First we change the variables as

$$\begin{aligned} y_1 = \frac{1}{\sqrt{2}} (x_1 + x_2), \qquad y_2 =\frac{1}{\sqrt{2}} (x_1 - x_2). \end{aligned}$$

(A.3)

Then Eq. (A.2) is simplified as

$$\begin{aligned}&A \mathrm{e}^{-(a_1 - b_1) y_1'^2 - (a_1 + b_1) y_2'^2} \int \mathrm{d}y_1 \mathrm{d}y_2 \mathrm{e}^{- (a_2 - b_2) y_1^2 - (a_2 + b_2) y_2^2 + 2 (c + f) y_1' y_1 + 2 (c - f) y_2' y_2} f_{mn} (y_1, y_2)\nonumber \\&\quad = \lambda _{mn} f(y_1', y_2'). \end{aligned}$$

(A.4)

Now, we define

$$\begin{aligned} f_{mn} (y_1, y_2) = g_m (y_1) h_n (y_2). \end{aligned}$$

(A.5)

Then, Eq. (A.4) is solved if one solves the following two single-party eigenvalue equations:

$$\begin{aligned}&\mathrm{e}^{-(a_1 - b_1) y_1'^2} \int \mathrm{d}y_1 \mathrm{e}^{-(a_2 - b_2) y_1^2 + 2 (c + f) y_1' y_1} g_m (y_1) = p_m g_m (y_1')\nonumber \\&\mathrm{e}^{-(a_1 + b_1) y_2'^2} \int \mathrm{d}y_2 \mathrm{e}^{-(a_2 + b_2) y_2^2 + 2 (c - f) y_2' y_2} h_n (y_2) = q_n h_n (y_2'). \end{aligned}$$

(A.6)

The eigenvalue of Eq. (A.2) can be computed as \(\lambda _{mn} = A p_m q_n\).

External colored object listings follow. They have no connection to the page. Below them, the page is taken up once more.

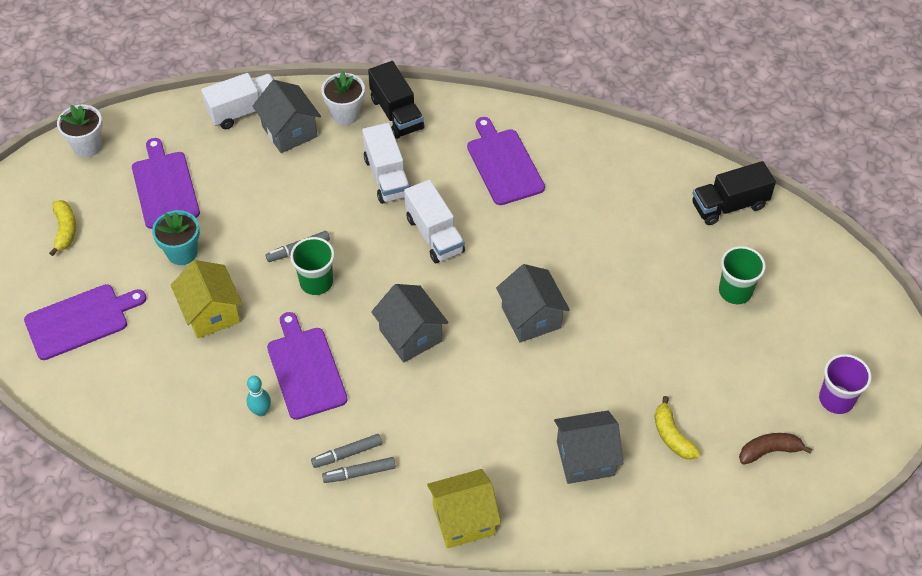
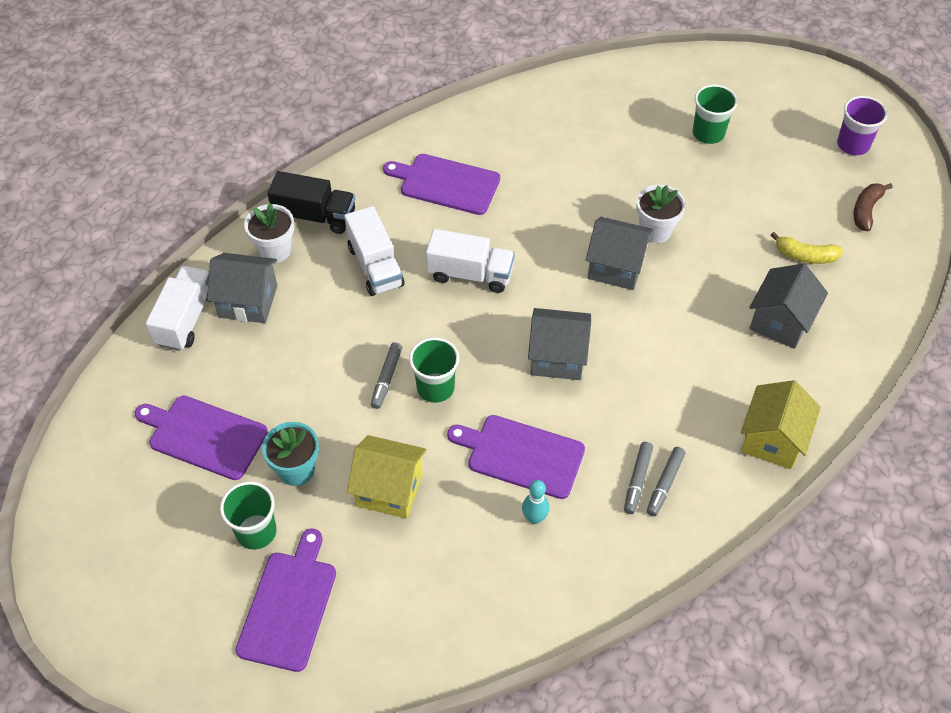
camera: 50 degrees left, 0 degrees up
(65, 230) = (164, 552): yellow banana -> none
(87, 146) = (82, 469): white flower pot -> white flower pot (655, 231)
(118, 265) = (256, 532): none -> green cup
(387, 177) = (375, 266): white truck -> white truck turned 45 degrees clockwise
(729, 205) = (627, 84): black truck -> none

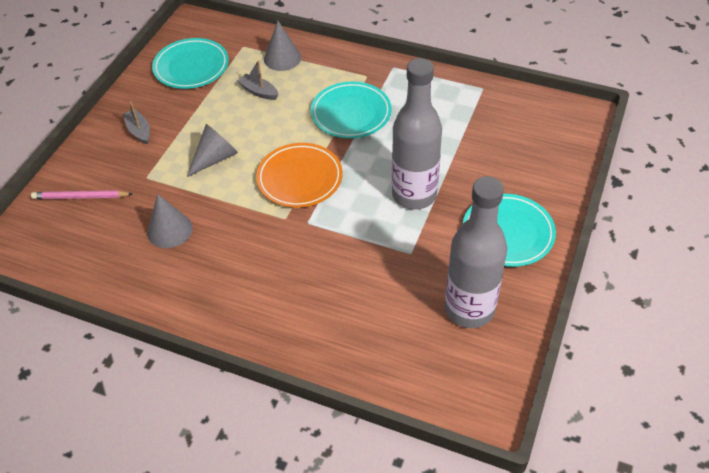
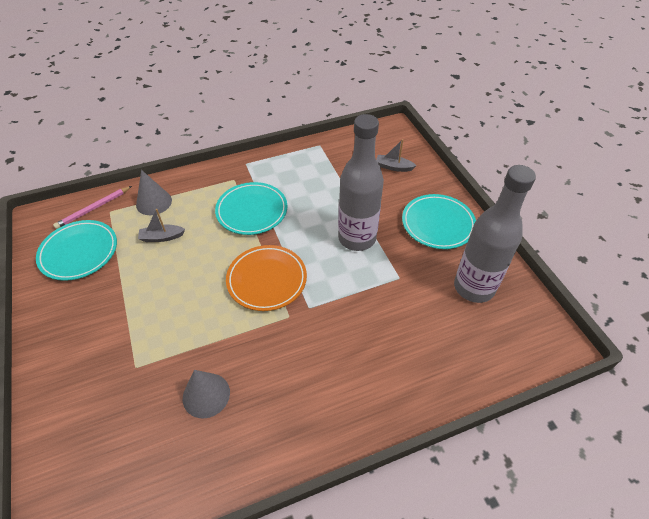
camera: 45 degrees left, 0 degrees up
(81, 197) = (87, 430): pink pencil -> pink pencil (93, 208)
(139, 131) = (85, 333): grey boat -> grey boat (393, 167)
(215, 158) = (181, 310): grey cone -> none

By making use of Eqs. (2.25) and (2.26) one can show \(\lambda _{mn} = (1 - \xi _1) \xi _1^m (1 - \xi _2) \xi _2^n\), where

$$\begin{aligned} \xi _1&= \frac{2 (c + f)}{(a_1 + a_2 - b_1 - b_2) + \epsilon _1} \nonumber \\&= \frac{\sqrt{(a_1 + a_2 - b_1 - b_2) + 2 (c+f)} -\sqrt{(a_1 + a_2 - b_1 - b_2) - 2 (c+f)}}{\sqrt{(a_1 + a_2 - b_1 - b_2) + 2 (c+f)} + \sqrt{(a_1 + a_2 - b_1 - b_2) - 2 (c+f)}}\nonumber \\ \xi _2&= \frac{2 (c - f)}{(a_1 + a_2 + b_1 + b_2)+ \epsilon _2}\nonumber \\&= \frac{\sqrt{(a_1 + a_2 + b_1 + b_2) + 2 (c-f)} -\sqrt{(a_1 + a_2 + b_1 + b_2) - 2 (c-f)}}{\sqrt{(a_1 + a_2 + b_1 + b_2) + 2 (c-f)} +\sqrt{(a_1 + a_2 + b_1 + b_2) - 2 (c-f)}} \end{aligned}$$

(A.7)

with

$$\begin{aligned} \epsilon _1 = \sqrt{(a_1 + a_2 - b_1 - b_2)^2 -4 (c + f)^2}, \qquad \epsilon _2 = \sqrt{(a_1 + a_2 + b_1 + b_2)^2 -4 (c - f)^2}. \end{aligned}$$

(A.8)

We can also use Eqs. (2.25) and (2.26) to derive the normalized eigenfunction, whose explicit expression is

$$\begin{aligned} f_{mn} (x_1, x_2) = \left( \frac{1}{{\mathcal {C}}_{1,m}} H_m (\sqrt{\epsilon _1} y_1) \mathrm{e}^{-\frac{\alpha _1}{2} y_1^2} \right) \left( \frac{1}{{\mathcal {C}}_{2,n}} H_n (\sqrt{\epsilon _2} y_2) \mathrm{e}^{-\frac{\alpha _2}{2} y_2^2} \right) \end{aligned}$$

(A.9)

where

$$\begin{aligned} \alpha _1 = \epsilon _1 + (a_1 - a_2) - (b_1 - b_2), \qquad \alpha _2 = \epsilon _2 + (a_1 - a_2) + (b_1 - b_2) \end{aligned}$$

(A.10)

and the normalization constants \({\mathcal {C}}_{1,m}\) and \({\mathcal {C}}_{2,n}\) are

$$\begin{aligned}&{\mathcal {C}}_{1,m}^2 = \frac{1}{\sqrt{\alpha _1}} \sum _{k=0}^m 2^{2m - k} \left( \frac{\epsilon _1}{\alpha _1} - 1 \right) ^{m-k} \frac{\Gamma ^2 (m+1) \Gamma (m - k + 1/2)}{\Gamma (k + 1) \Gamma ^2 (m-k+1)}\nonumber \\&{\mathcal {C}}_{2,n}^2 = \frac{1}{\sqrt{\alpha _2}} \sum _{k=0}^n 2^{2n - k} \left( \frac{\epsilon _2}{\alpha _2} - 1 \right) ^{n-k} \frac{\Gamma ^2 (n+1) \Gamma (n - k + 1/2)}{\Gamma (k + 1) \Gamma ^2 (n-k+1)}. \end{aligned}$$

(A.11)

Thus, the spectral decomposition of \(\rho _2\) is

$$\begin{aligned} \rho _2 [x_1', x_2':x_1, x_2] = \sum _{m,n} \lambda _{mn} f_{mn} (x_1', x_2') f_{mn}^* (x_1, x_2), \end{aligned}$$

(A.12)

where \(\lambda _{mn}\) and \(f_{mn}\) are given in Eqs. (A.7) and (A.9), respectively.